The OBR says the Bank will lose £257 bn from the end of profits in the second half of 2022 to the final disposal from the declining bond portfolio.All of these losses will be refunded by Treasury payments to the Bank, with taxpayers paying the bill.I have long argued these are excessive, in part avoidable, an invasion of fiscal policy and unacceptable to taxpayers.
These losses are of 3 kinds.
1. Losses on sales of bonds particularly long dated at current depressed prices. These are avoidable.
2. Smaller losses on bonds held to repayment, where the bond was bought at a price higher than redemption value. These are unavoidable.

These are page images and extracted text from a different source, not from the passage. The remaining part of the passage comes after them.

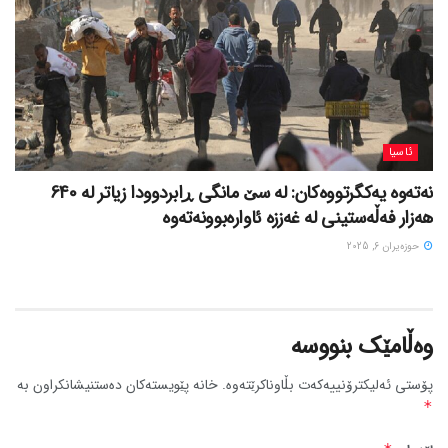
ئاسیا
نەتەوە یەکگرتووەکان: لە سێ مانگی ڕابردوودا زیاتر لە 640
هەزار فەڵەستینی لە غەززە ئاوارەبوونەتەوە
حوزه‌یران 6, 2025
وەڵامێک بنووسە
پۆستی ئەلیکترۆنییەکەت بڵاوناکرێتەوە.
خانە پێویستەکان دەستنیشانکراون بە
*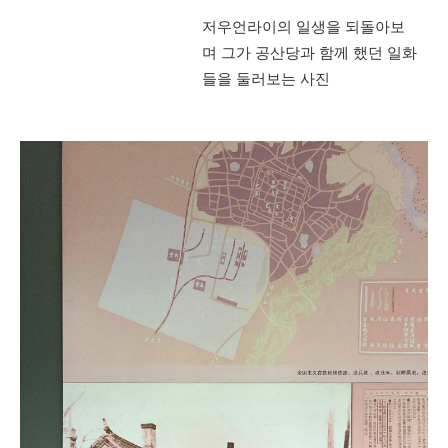
저우언라이의 일생을 되돌아보
며 그가 공산당과 함께 했던 일화
들을 둘러보는 사진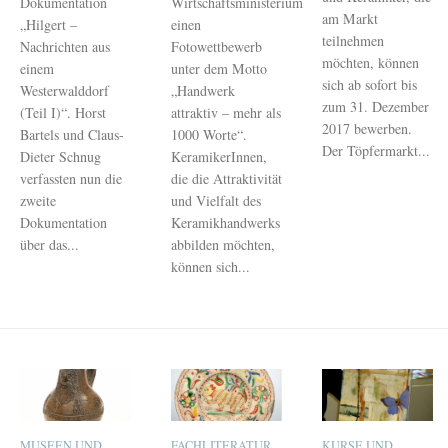
Dokumentation
Wirtschaftsministerium
am Markt
„Hilgert –
einen
teilnehmen
Nachrichten aus
Fotowettbewerb
möchten, können
einem
unter dem Motto
sich ab sofort bis
Westerwalddorf
„Handwerk
zum 31. Dezember
(Teil I)“. Horst
attraktiv – mehr als
2017 bewerben.
Bartels und Claus-
1000 Worte“.
Der Töpfermarkt...
Dieter Schnug
KeramikerInnen,
verfassten nun die
die die Attraktivität
zweite
und Vielfalt des
Dokumentation
Keramikhandwerks
über das...
abbilden möchten,
können sich...
MUSEEN UND
FACHLITERATUR
KURSE UND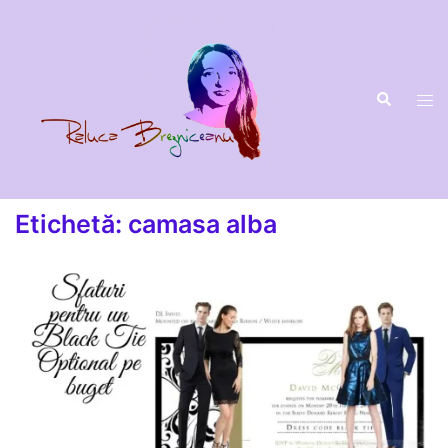
Sari
la
conținut
Etichetă:
camasa alba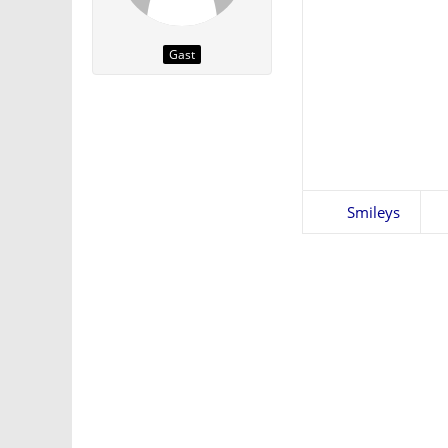
Gast
Smileys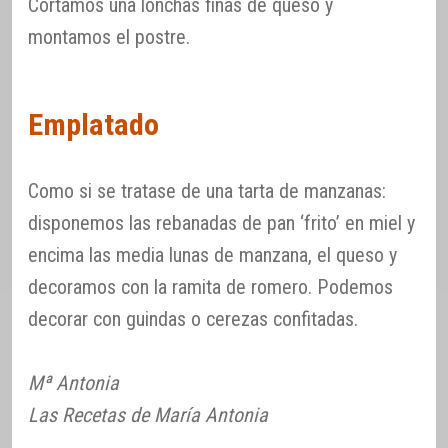
Cortamos una lonchas finas de queso y
montamos el postre.
Emplatado
Como si se tratase de una tarta de manzanas:
disponemos las rebanadas de pan ‘frito’ en miel y
encima las media lunas de manzana, el queso y
decoramos con la ramita de romero. Podemos
decorar con guindas o cerezas confitadas.
Mª Antonia
Las Recetas de María Antonia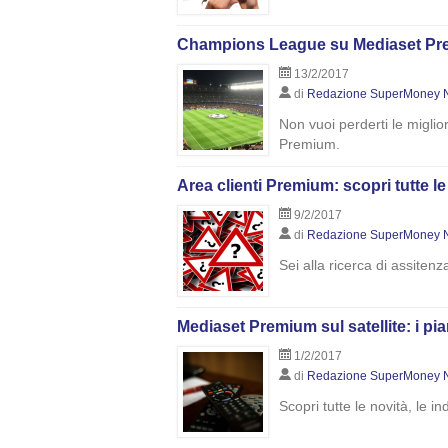
Champions League su Mediaset Premiu
13/2/2017
di
Redazione SuperMoney 
Non vuoi perderti le migli
Premium.
Area clienti Premium: scopri tutte l
9/2/2017
di
Redazione SuperMoney 
Sei alla ricerca di assite
Mediaset Premium sul satellite: i pia
1/2/2017
di
Redazione SuperMoney 
Scopri tutte le novità, le i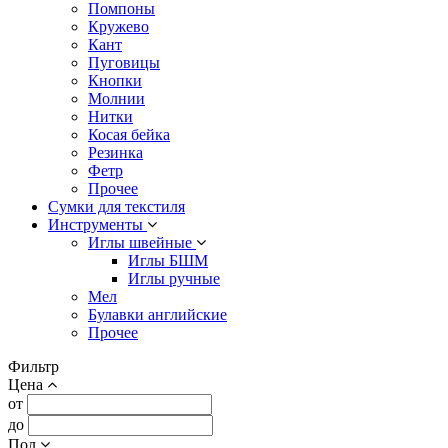
Помпоны
Кружево
Кант
Пуговицы
Кнопки
Молнии
Нитки
Косая бейка
Резинка
Фетр
Прочее
Сумки для текстиля
Инструменты
Иглы швейные
Иглы БШМ
Иглы ручные
Мел
Булавки английские
Прочее
Фильтр
Цена
от
до
Пол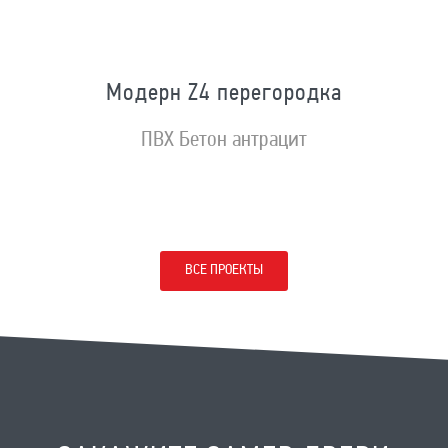
Модерн Z4 перегородка
ПВХ Бетон антрацит
ВСЕ ПРОЕКТЫ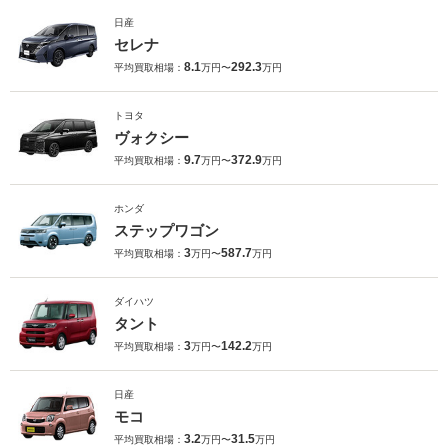
日産
セレナ
8.1
292.3
平均買取相場：
万円〜
万円
トヨタ
ヴォクシー
9.7
372.9
平均買取相場：
万円〜
万円
ホンダ
ステップワゴン
3
587.7
平均買取相場：
万円〜
万円
ダイハツ
タント
3
142.2
平均買取相場：
万円〜
万円
日産
モコ
3.2
31.5
平均買取相場：
万円〜
万円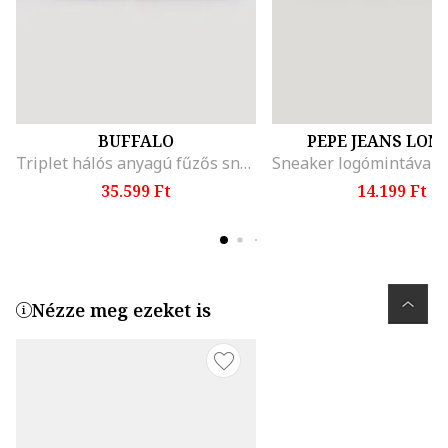
BUFFALO
PEPE JEANS LON
Triplet hálós anyagú fűzős sneaker szintetikus részletekkel, Sötétpiros/Azúrkék/Törtfehér
35.599 Ft
14.199 Ft
Nézze meg ezeket is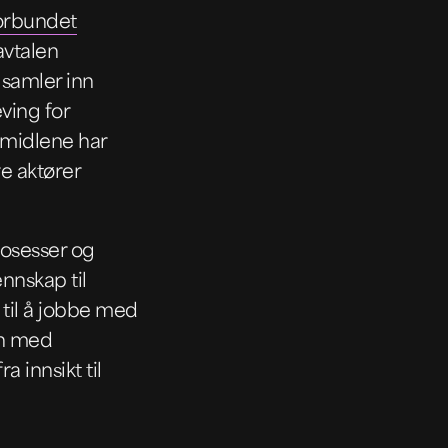
Forbundet
avtalen
 samler inn
ving for
 midlene har
e aktører
rosesser og
nnskap til
 til å jobbe med
en med
a innsikt til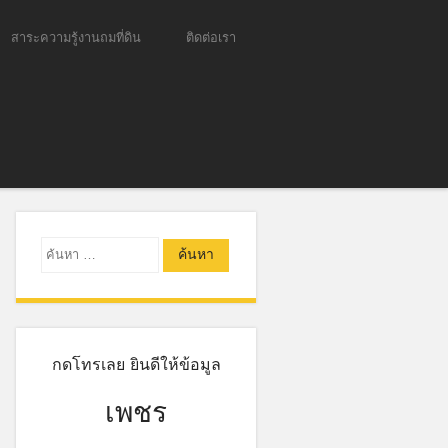
สาระความรู้งานถมที่ดิน
ติดต่อเรา
ค้นหา
กดโทรเลย ยินดีให้ข้อมูล
เพชร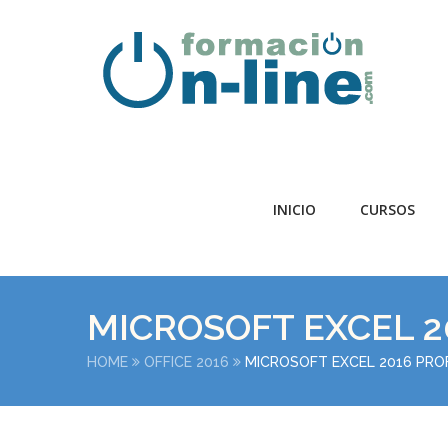
INICIO
CURSOS
MICROSOFT EXCEL 2
HOME
OFFICE 2016
MICROSOFT EXCEL 2016 PRO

3 A running loss on holding the bonds, as the Bank says the bonds are financed by commercial bank deposits placed with it. These now attract a higher rate of interest than the interest return on the bonds overall. These losses could be abated.
1.No other Central Bank sells bonds at big losses. The ECB and Fed with similar problems to the Bank of England are running down their bond portfolios as the bonds mature, not by forced sales of them. Getting into line with the others would save the Bank and UK taxpayers who pay the losses billions in losses in the next few years, as the up front capital losses are much bigger than the annual holding losses.
The Governor may argue that over the long haul the losses will be similar. This is only true if the base rate stays up at current levels or goes higher. Assuming the Bank now gets inflation down to 2% base rates should go considerably lower, greatly reducing future running losses on bonds.
The Governor may argue as the UK has on average longer dated bonds it will take longer to end the portfolio by waiting for repayment. Having more longer dated debt is good news as much of it was taken out at lower interest rates and it reduces the refinancing burden on markets, There is no need to panic out of long debt now it has halved or fallen more in value. Just stop the sales.
3. The ECB has moved to reduce its running losses on bonds by offering a lower deposit rate than its base rate. Markets accepted this normal banking practice. The Bank of England lends and borrows at the same rate in most cases, preventing it covering its costs on these activities. Why not introduce a spread between borrowing and lending?
It is also possible to say commercial banks need to keep a minimum reserve with the Central Bank for credit and money policy purposes. This could be at zero interest.Indeed, prior to 2006 the Bank demanded special deposits to regulate commercial bank lending and offered no interest on them.
However, it could be a step too far to abolish all deposit interest on the current high level of bank reserves placed at the Bank of England. That would greatly impair bank income and cashflow, leading to less credit to finance growth. Switching all commercial deposits to zero interest would amount to imposing a major bank tax. Markets might worry that such a shock could hit an already weak economy badly.
Does all this undermine Bank independence?
The Bank and even the Treasury may say this undermines the independence of the Bank. If so they misunderstand current Bank powers and status. The Bank has an independent duty to hit the 2% inflation target and maintain the solvency and stability of the financial system. It has the independent power to forecast inflation and fix the Base rate. Nothing in these proposals affects that.
When the Bank under Darling as Chancellor first started creating money and buying bonds they sought permission to do so from the Chancellor, and did so for all subsequent tranches of bond buying. More importantly each time they sought and obtained a government indemnity to pay all losses whilst agreeing to pay the government any profits. They clearly act as agents of the Treasury when it comes to the bond portfolio. The government has every right to influence the way their portfolio is managed by the Bank.
So the Governor needs to compromise on bond sales and rates of interest on commercial bank deposits, and Richard Tice needs to compromise on how much money he can take off the banks given their role in financing growth.
Summary of proposals
Stop all sales on bonds held by the Bank with more than 3 years to maturity
Introduce a deposit rate a little below base rate and a lending rate a little above to give the Bank of England a spread or margin in dealings with banks
Make a monetary and economic judgement of whether to introduce minimum reserves to be deposited in the Bank by commercial banks at zero interest and if so how much is feasible, given current modest levels of money and credit growth.